A review of the record reveals no abuse of discretion in •either the findings or the judgment order. Defendant complains of the finding that he did not share with plaintiff the proceeds of the premarital sale of his home, and the court’s statement that this fact was “important.” The accuracy of the finding is not questioned, and the fact is indeed important, not because of any claim of right to participate in such proceeds, but because such participation, had it existed, would have been an important factor in establishing equities in the defendant under 15 V.S.A. § 751. Nowhere in the record does it appear that plaintiff claimed any right to part of these sale proceeds, as such, or that the trial court entertained any belief she was so entitled.

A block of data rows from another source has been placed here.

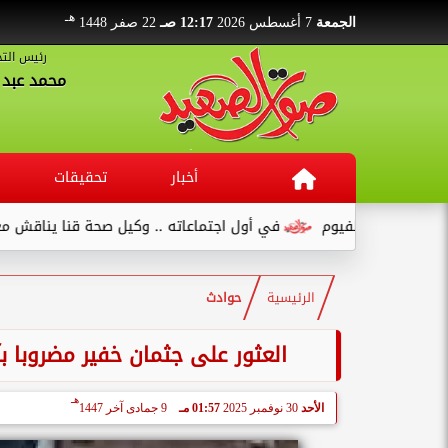
هـ
الجمعة
7 أغسطس 2026
12:17 صـ
22 صفر 1448
رئيس التح
محمد عبد ا
أخبار
تحقيقات
ع بالفيوم
في أول اجتماعاته .. وكيل صحة قنا يناقش مع عدد من ال
الرئيسية
حوادث
العثور على جثمان خفير مضروبا ب
هـ
الأحد
30 نوفمبر 2025
01:57 مـ
9 جمادى آخر 1447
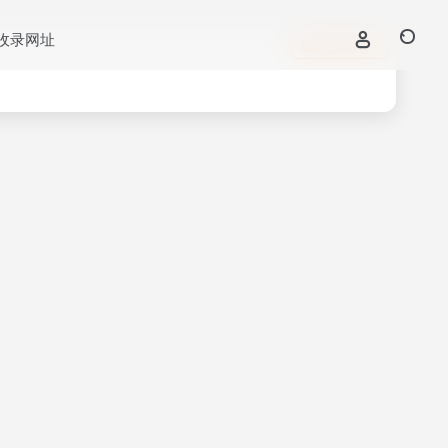
收录网址
立即入驻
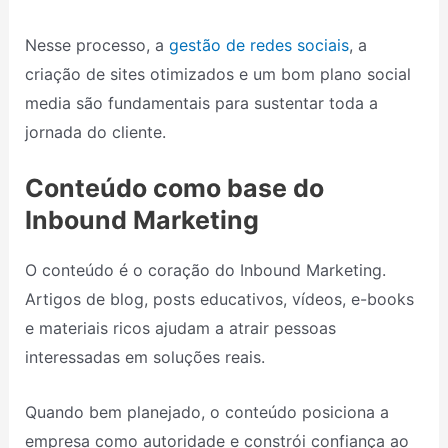
Nesse processo, a
gestão de redes sociais
, a
criação de sites otimizados e um bom plano social
media são fundamentais para sustentar toda a
jornada do cliente.
Conteúdo como base do
Inbound Marketing
O conteúdo é o coração do Inbound Marketing.
Artigos de blog, posts educativos, vídeos, e-books
e materiais ricos ajudam a atrair pessoas
interessadas em soluções reais.
Quando bem planejado, o conteúdo posiciona a
empresa como autoridade e constrói confiança ao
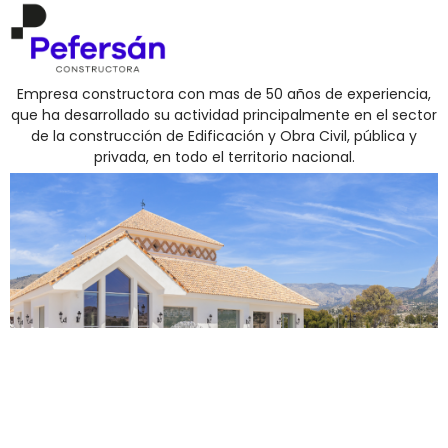
Empresa constructora con mas de 50 años de experiencia,
que ha desarrollado su actividad principalmente en el sector
de la construcción de Edificación y Obra Civil, pública y
privada, en todo el territorio nacional.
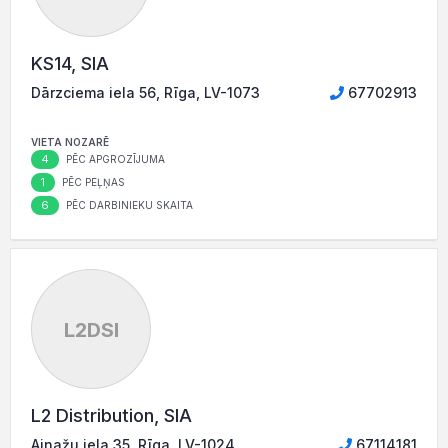
KS14, SIA
Dārzciema iela 56, Rīga, LV-1073
67702913
VIETA NOZARĒ
4
PĒC APGROZĪJUMA
1
PĒC PEĻŅAS
6
PĒC DARBINIEKU SKAITA
L2DSI
L2 Distribution, SIA
Ainažu iela 35, Rīga, LV-1024
67114181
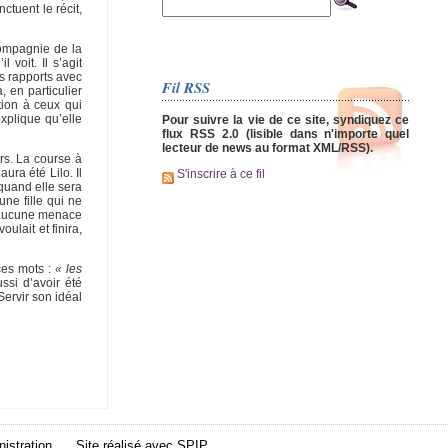
tuent le récit,
compagnie de la
voit. Il s’agit
s rapports avec
Fil RSS
, en particulier
tion à ceux qui
xplique qu’elle
Pour suivre la vie de ce site, syndiquez ce
flux RSS 2.0 (lisible dans n'importe quel
lecteur de news au format XML/RSS).
rs. La course à
ura été Lilo. Il
S'inscrire à ce fil
 quand elle sera
ne fille qui ne
, aucune menace
ulait et finira,
ces mots :
« les
ssi d’avoir été
Servir son idéal
istration
Site réalisé avec
SPIP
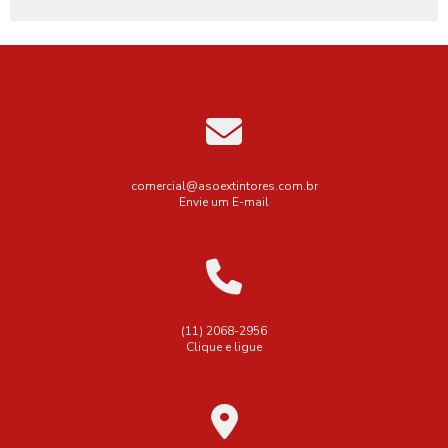
Empresa de extintores
Empresa de extintores de incêndio
Empresa de extintores sp
Empresa de instalação de alarme de incêndio
Empresa de instalação de hidrantes
Empresa de recarga de extintores
Empresa de venda de extintores
comercial@asoextintores.com.br
Envie um E-mail
Empresa para renovação de avcb
Empresas de aluguel de extintores
Empresas de extintores em são paulo
Empresas que fazem manutenção de extintores
(11) 2068-2956
Clique e ligue
Esguicho para mangueira de incêndio regulável
Extintor Co2 6kg
Extintor co2 6 kg valor
Extintor co2 6kg
Extintor co2 6kg novo
Extintor co2 6kg preço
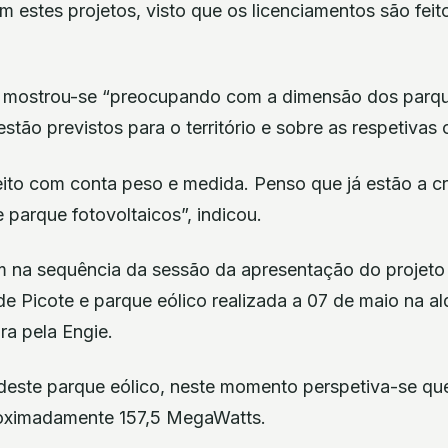
 estes projetos, visto que os licenciamentos são feit
a mostrou-se “preocupando com a dimensão dos parqu
estão previstos para o território e sobre as respetiva
eito com conta peso e medida. Penso que já estão a c
 parque fotovoltaicos”, indicou.
m na sequência da sessão da apresentação do projeto 
a de Picote e parque eólico realizada a 07 de maio na a
ra pela Engie.
deste parque eólico, neste momento perspetiva-se qu
oximadamente 157,5 MegaWatts.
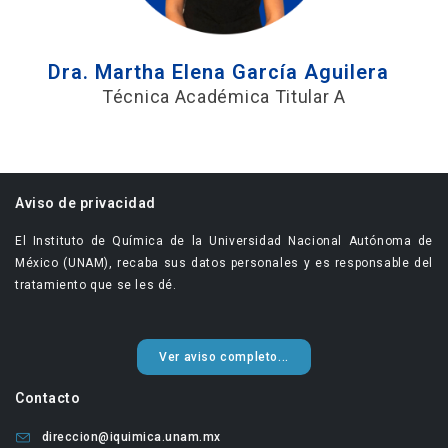
Dra. Martha Elena García Aguilera
Técnica Académica Titular A
Aviso de privacidad
El Instituto de Química de la Universidad Nacional Autónoma de
México (UNAM), recaba sus datos personales y es responsable del
tratamiento que se les dé.
Ver aviso completo...
Contacto
direccion@iquimica.unam.mx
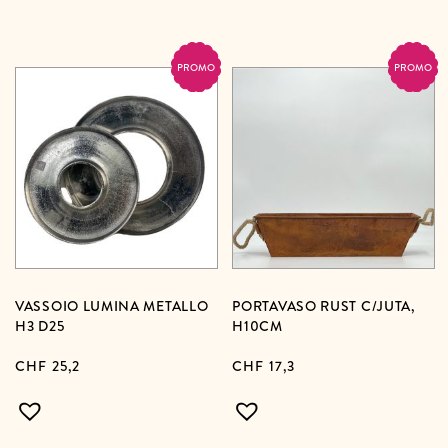
PROMO
PROMO
VASSOIO LUMINA METALLO
PORTAVASO RUST C/JUTA,
H3 D25
H10CM
CHF
25,2
CHF
17,3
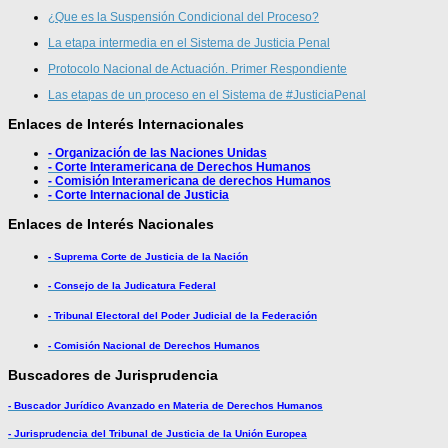
¿Que es la Suspensión Condicional del Proceso?
La etapa intermedia en el Sistema de Justicia Penal
Protocolo Nacional de Actuación. Primer Respondiente
Las etapas de un proceso en el Sistema de #JusticiaPenal
Enlaces de Interés Internacionales
- Organización de las Naciones Unidas
- Corte Interamericana de Derechos Humanos
- Comisión Interamericana de derechos Humanos
- Corte Internacional de Justicia
Enlaces de Interés Nacionales
- Suprema Corte de Justicia de la Nación
- Consejo de la Judicatura Federal
- Tribunal Electoral del Poder Judicial de la Federación
- Comisión Nacional de Derechos Humanos
Buscadores de Jurisprudencia
- Buscador Jurídico Avanzado en Materia de Derechos Humanos
- Jurisprudencia del Tribunal de Justicia de la Unión Europea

The trial court did permit the repetition, over objection, of some of plaintiff’s testimony, after a week’s recess and trial of another case. No bias appears in this ruling, made as a matter of trial convenience, and the objection briefed borders on the frivolous. It is not sustained. Nor does any claim of “predisposition” against the defendant appear to be supported by the record. Comments by the court about receiving unemployment benefits during the slack summer business periods were equally applicable to both parties. And the fact that the trial court awarded plaintiff some $800 more for her “share” than she requested does not evidence bias; later cross-examination revealed considerable more business value than had been represented to her, as well as numerous fringe benefits accruing to the defendant from the business operation. Nothing in the trial record suggests anything other than an even-handed approach by the trial court and a result completely consistent with equitable considerations. No abuse of discretion appears. Hogel v. Hogel, 136 Vt. 195, 197-98, 388 A.2d 369, 370 (1978) ; LaFarr v. LaFarr, 132 Vt. 191, 193, 315 A.2d 235, 236 (1974).

Nor do we find any merit in defendant’s contention that the judgment order is uncertain and lacking in definiteness. It provides for every contingency. It does not order an undesired sale, vanLoon v. vanLoon, 132 Vt. 236, 241-42, 315 A.2d 866, 869-70 (1974), but provides for a tenancy in common should both parties not exercise their options to purchase. The “removal of name” provision with respect to' mortgage note liability is a common expression for refunding. While it may present difficulties and require the consent of the holder, it is not, as defendant argues, a legal “impossibility.” Nor does it make the obligation immediately due and payable, as he asserts. The order contemplates the practical difficulties, and provides for the contingency that they may be insuperable, i.e., a resultant tenancy in common with liabilities unchanged.

None of the grounds asserted present any substantial reason for reversal. We must, however, remand for a new order altering the times for exercise of the options contained in the judgment order to reflect the periods of stay occasioned by the appeal.

Cause remanded for entry of new judgment order altering the times for exercise of the purchase options by the parties; judgment order affirmed in all other respects.